Juan Bautista Mayno (1581-1649): Pentecost (Source)
It is interesting how the great festivals of the church follow the rhythm of the seasons, writes Rev Sydney Maitland. Christmas is our midwinter celebration, while Easter is the start of the lambing season and the Harvest Festival speaks for itself: the final ingathering.
But Pentecost is also important, in being the celebration of the first-fruits of the harvest. We can speak of the birthday of the church, but Pentecost points far more to the person and work of Jesus. Not His Passion and atonement, but His ongoing ministry of proclaiming the gospel. Mark’s gospel is very succinct in this: ‘Repent and believe’. No great introduction or birth narrative. He gets right to the point. John meanwhile finishes his gospel by saying that what is written is there so that readers might believe in Jesus Christ and that in Him they might have Life.

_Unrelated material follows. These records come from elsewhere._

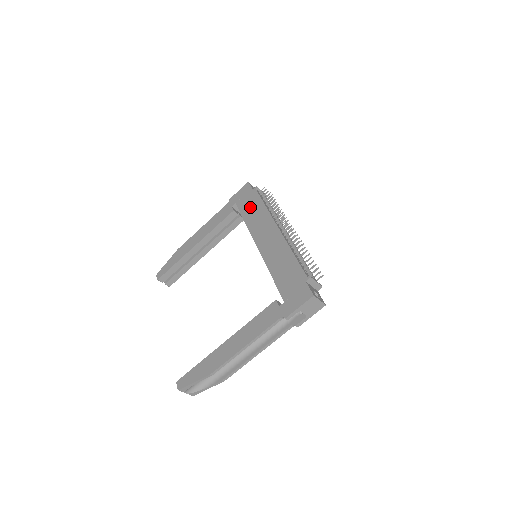
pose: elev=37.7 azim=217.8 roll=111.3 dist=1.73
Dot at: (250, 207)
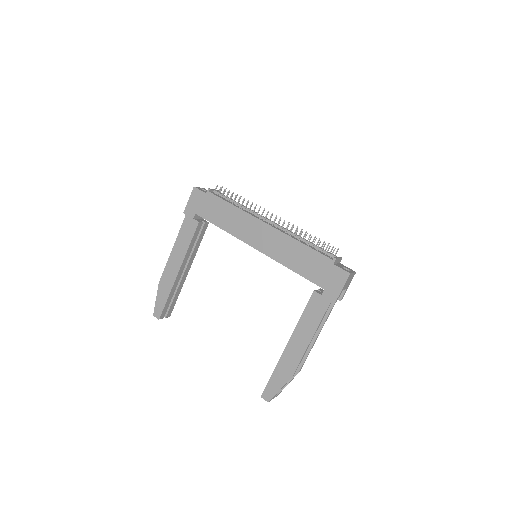
Dot at: (217, 213)
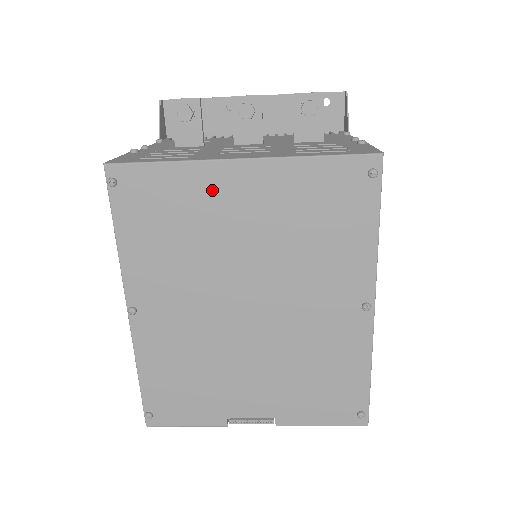
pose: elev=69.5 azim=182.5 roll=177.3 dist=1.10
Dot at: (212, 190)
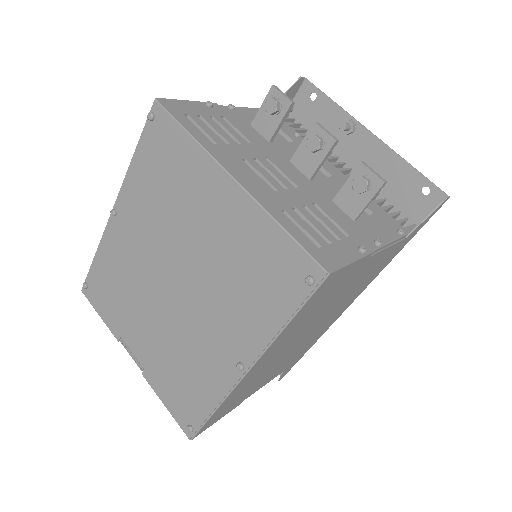
Dot at: (202, 181)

But Luke points to something else. Pentecost, as the festival of the first-fruits, is not just the beginning of the church, but the continuation of the ministry of Jesus. In this the gathered disciples, now numbering 120, are themselves the first-fruits – of the resurrection of Jesus. It is His life and being that animates them. He has committed to them the task of proclaiming the gospel – endowing them with the power of the Holy Spirit to do it.
The Holy Spirit is therefore the means by which they are to fulfil their ministry – by remaining in all things in Jesus Himself, and never apart from Him. What He has done, they should continue to do. Preach the gospel, heal the sick, forgive sinners. All of this is a new narrative – a rival to the principle of survival of the fittest, the strongest, the wealthiest, the most fashionable and convincing and attractive. This is not politics of show business, even if parts of the church have allowed itself to be sidelined into these areas, as being more comfortable and appealing than proclaiming the gospel itself.

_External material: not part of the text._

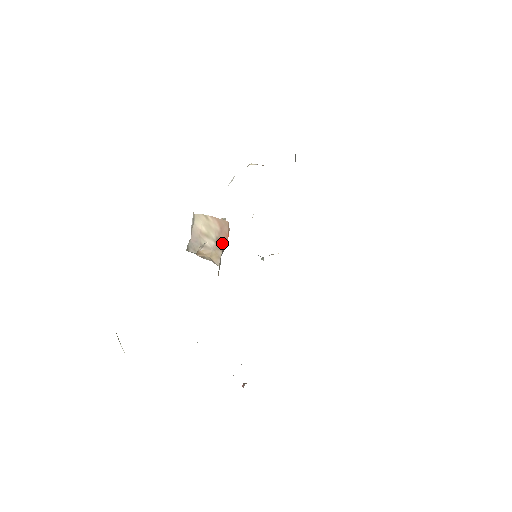
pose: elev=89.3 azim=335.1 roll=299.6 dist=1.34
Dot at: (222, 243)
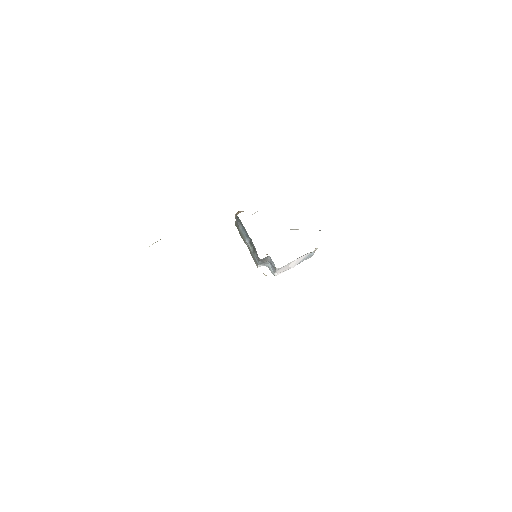
Dot at: occluded
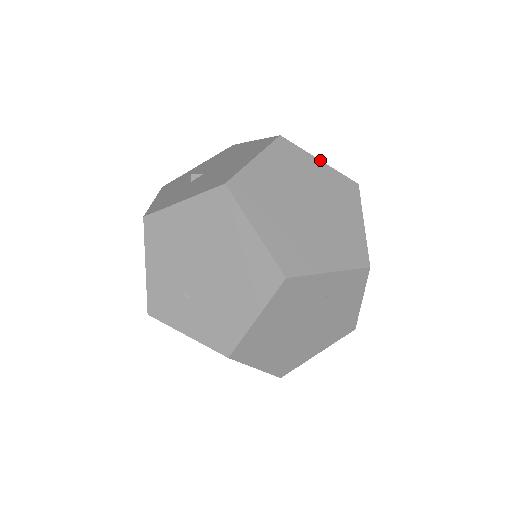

But there is something else. The Holy Spirit came upon the disciples, gathered together and united in worship. This was their starting point. The seasons of Advent and Lent are preparations for Christmas and Easter, and have been established by the church. Yet the 10 days between the Ascension of Jesus and the Day of Pentecost were mandated by Jesus Himself who told the disciples to wait in Jerusalem until the promised gift had been received. He did not say what it would be or how they would receive it – but they would definitely know it when it came.
And so they gathered and waited: not so much a passive wondering what was coming next, as an active waiting on God: united in worship and in prayer, united as a body whatever their personal differences may have been.
And yes, when the Holy Spirit came, He came with His agenda. He would remind the disciples what Jesus had said and done and did not depart from this agenda. No matter what was to become convenient or fashionable, the ministry of the church was to be Christ-centred. What was central to His ministry would be central to the church. What was incidental or peripheral to His ministry would be incidental or peripheral to theirs.
If Jesus is like the engine of the car, then the Holy Spirit is its power source. Without the Holy Spirit the car will go nowhere. Without Jesus, it can go nowhere.